今日も、皆より一足遅れの新潟入り。八回目のワークショップで、この企画の最終回だ。

表から会場に入ると、目の前に浮ぶのは極めて劇的な空間だ。黒い壁に、急斜面の黒い客席。その奥に、まるで谷底の様に見えるのは真っ黒の舞台と、その上に並べられた白い椅子の輪。まだ舞台にはだれもいない。まだなにも生まれていない空間は、可能性に満ちているように見える。

奥の楽屋には、もうスタッフが衣装などを整理している。気のせいか、楽屋は少し気温が高いようだ。しかし、新潟は東京よりも北、しかも今は十月の終わりだ。そのぶん暖房を効かせているでしょう。

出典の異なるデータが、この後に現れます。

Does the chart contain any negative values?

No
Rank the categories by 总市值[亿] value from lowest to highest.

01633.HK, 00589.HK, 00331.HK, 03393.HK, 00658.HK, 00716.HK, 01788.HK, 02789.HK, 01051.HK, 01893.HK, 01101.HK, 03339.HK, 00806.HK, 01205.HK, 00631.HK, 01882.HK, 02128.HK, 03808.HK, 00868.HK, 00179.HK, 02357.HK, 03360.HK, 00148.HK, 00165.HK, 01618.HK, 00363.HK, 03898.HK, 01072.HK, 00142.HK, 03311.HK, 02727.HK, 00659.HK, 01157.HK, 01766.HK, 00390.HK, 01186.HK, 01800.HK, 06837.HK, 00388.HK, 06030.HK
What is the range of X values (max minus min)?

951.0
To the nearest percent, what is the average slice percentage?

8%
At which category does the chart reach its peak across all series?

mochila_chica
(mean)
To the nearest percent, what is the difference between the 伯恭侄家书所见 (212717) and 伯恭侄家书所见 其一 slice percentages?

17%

楽屋と舞台裏を探検すると、若い男性に呼び止められる。どうやら参加者ではなく、地元のNHKの局員らしい。ここはどんな印象かと聞かれるが、まだワークショップが始まっていない。空間は劇的ではあるが、着いたばかりだしまだ分からないという返事は、自分にも少し素っ気なく感じる。もう少し話したそうな雰囲気ではあるが、それ以上は話さない。

初日は毎回一番緊張に満ちている。ほぼ全員が初対面で、しかもこれから何が起きようとしているか分からない。有る意味では、どの方向に進むか分からないこの一時が一番面白いとも言える。何度見ても飽きない、誕生の瞬間だ。

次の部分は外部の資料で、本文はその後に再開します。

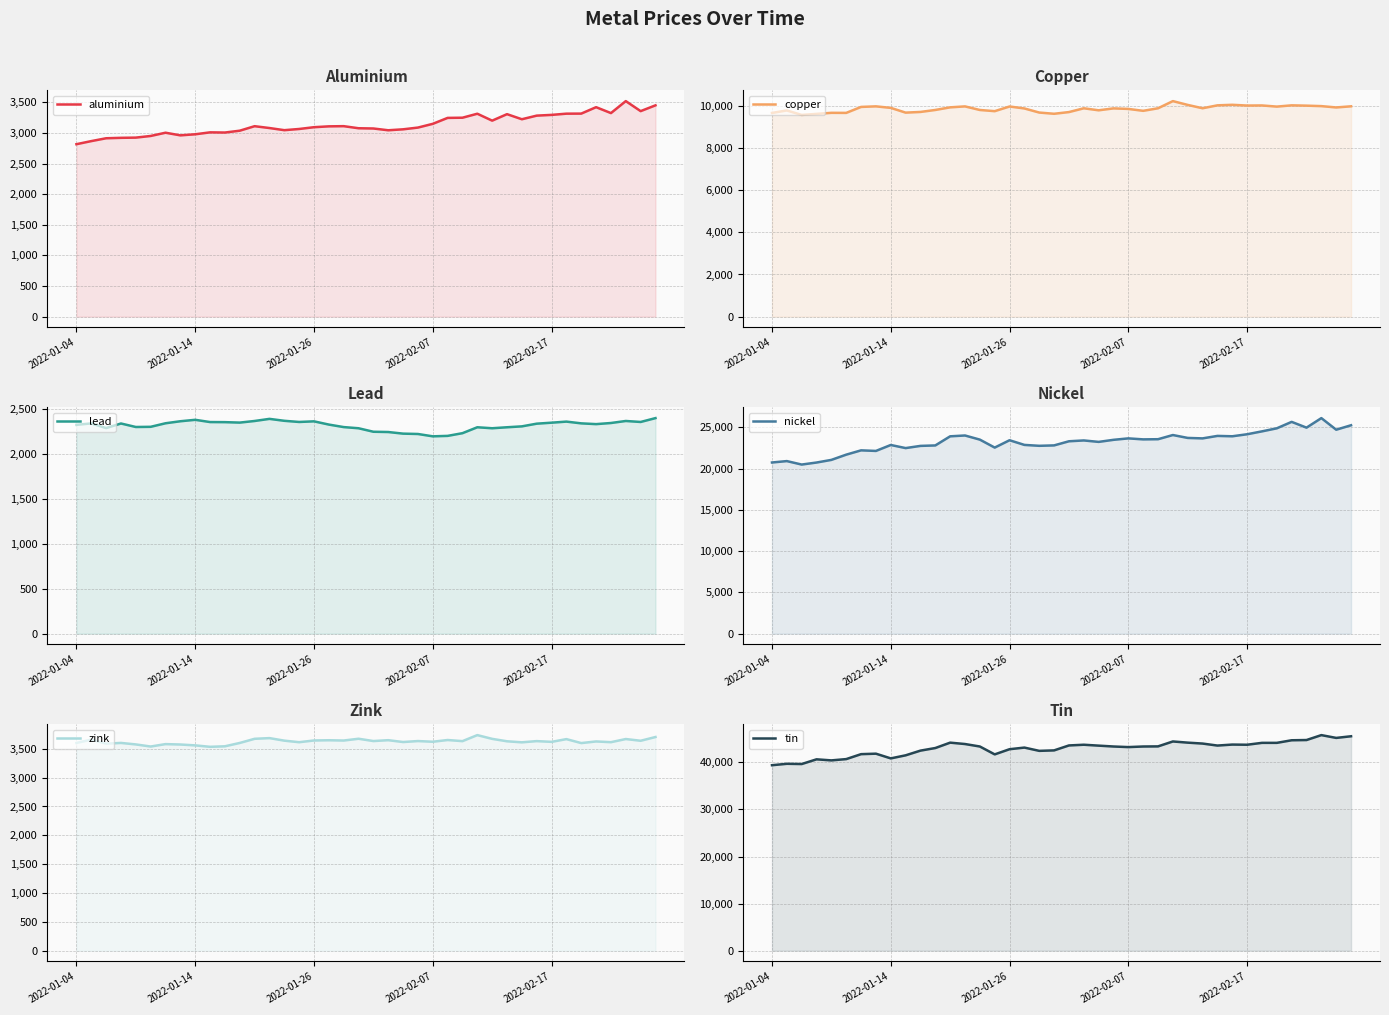

Which has a higher value, 38 or 28?

38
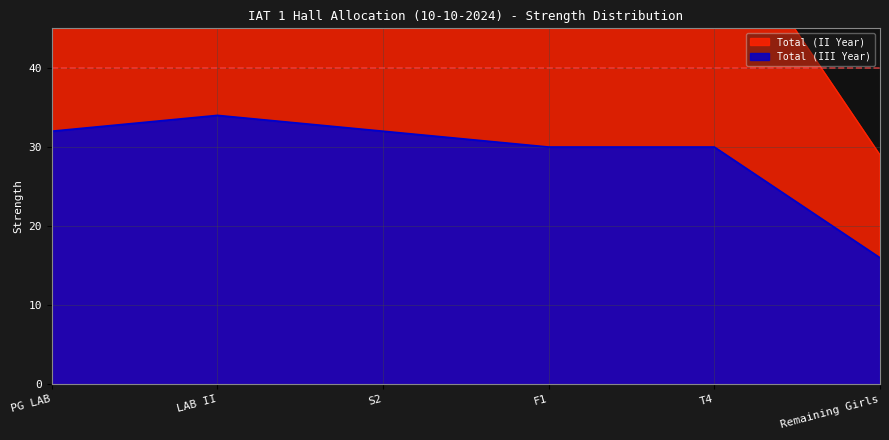

How many distinct data groups are displayed?

2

いつもの様に、この場を離れた物語を作り、人物を思い出しながらその癖を探ってみると、真似をしているはずの本人の癖も露になる。

今日は、さらに特技の話が浮上する。特技は誰にもある。自分に取って当り前でも、他の人には出来ない事だったり、ただたんに慣れて無意識にこなせる事だったりする。これだけの人がいて、一人一人に新しい何かを覚えさせようとしてもなかなかそうは行かないだろう。ところが、まずその特技が何であるかを見て、その周りに物語を作れば短時間でも可能性が広がる。

今日の特技は、高校生の時平均台が得意だったお母さん、片手腕立て伏せが出来る女性、難なく英語をこなすお父さん、手を使わずに、一瞬で座禅を組める男性等、実に様々だ。「特技は無い」という参加者もいれば、「私は早く歩けるのだ」と言う女性もいる。「早く歩ける」特技を披露する女性は、恥ずかしいながらも嬉しそうに対し、「特技はない」という参加者は単に少しバツが悪そうだ。同じ恥ずかしいのなら、皆をも楽しませる恥かしさの方が利点が有るように見える。

昼の部の参加者は40人足らずに対し、夜の部の参加者は80人近くもいる。今までは、小人数で戯曲を作って来たが、新潟は最後だ。演出家の森田は、今までよりもかなり大編制の芝居を組み立てる事に挑む決心をする。危険も伴うが、そのぶん面白みも増す。結果は三日後の楽しみだ。

森田とポチオと参加者達
初日の昼の部の人数は役35名。栗東に比べると少なく感じるが、それでも普通に考えるとかなり大人数だ。当然自己紹介をする暇などない。

膝を立てて眺める女性
初日は全てが新鮮。この緊張感は普通はなかなか味わえない。

平均台
平均台の実演。実生活では何の役にも立たない記憶も芝居となると色々な可能性を秘めている。

緊張
他人の座り方。この不自然なさが、舞台上で他人に成り済ます重要な手懸かりとなる。他人なら恥をかいても、自尊心には傷が付かない。

帽子とほほ笑み
自分の番が過ぎると、他の人の緊張を楽しめる余裕が生まれる。

マイク
隣の人がマイクを持つと、「次は自分だ。さあ、どうしよう」と考えるのは自然。しかし、まだ稽古初日なのに、話に飲み込まれる瞬間もある。

夜の部
昼の部の参加者も数名残っているとはいえ、夜の部は人の数を見るだけでも迫力がある。小チームを組めば、公演は軽く二時間を越える事になる。せっかくなので、森田は集団の迫力を活かす演出に挑む事を決心する。